Nothing but the lines from the one containing "right knee: (796, 471)" through the last line of the data below should be returned, each copied exactly.

*** Block opens ***

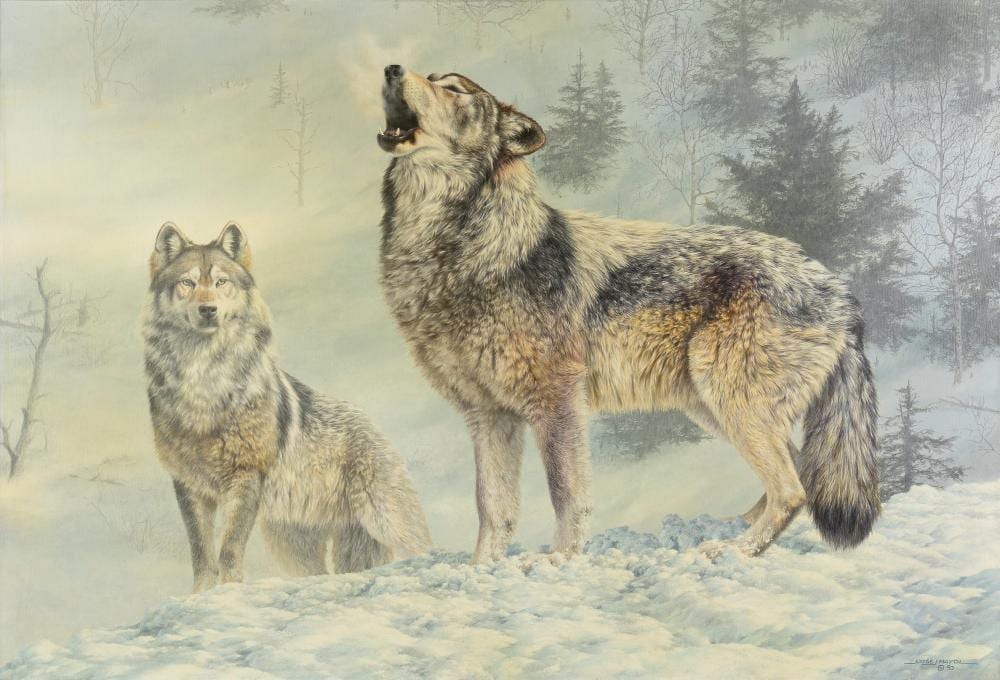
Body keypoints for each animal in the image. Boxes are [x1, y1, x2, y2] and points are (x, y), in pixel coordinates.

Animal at [143, 222, 431, 592]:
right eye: (187, 283)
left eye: (221, 282)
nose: (208, 310)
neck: (205, 382)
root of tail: (372, 425)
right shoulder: (188, 485)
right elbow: (202, 554)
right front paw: (200, 595)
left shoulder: (245, 478)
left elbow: (229, 550)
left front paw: (230, 591)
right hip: (290, 545)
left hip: (384, 521)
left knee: (421, 546)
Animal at [376, 65, 880, 563]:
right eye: (432, 76)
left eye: (452, 89)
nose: (392, 69)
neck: (461, 252)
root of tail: (840, 290)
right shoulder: (487, 415)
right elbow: (492, 508)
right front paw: (484, 569)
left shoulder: (557, 402)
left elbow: (566, 493)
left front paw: (559, 559)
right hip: (712, 407)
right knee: (796, 471)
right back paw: (735, 528)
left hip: (729, 400)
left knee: (792, 489)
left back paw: (732, 548)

*** Block closes ***

• Solution to the problem:
right knee: (796, 471)
right back paw: (735, 528)
left hip: (729, 400)
left knee: (792, 489)
left back paw: (732, 548)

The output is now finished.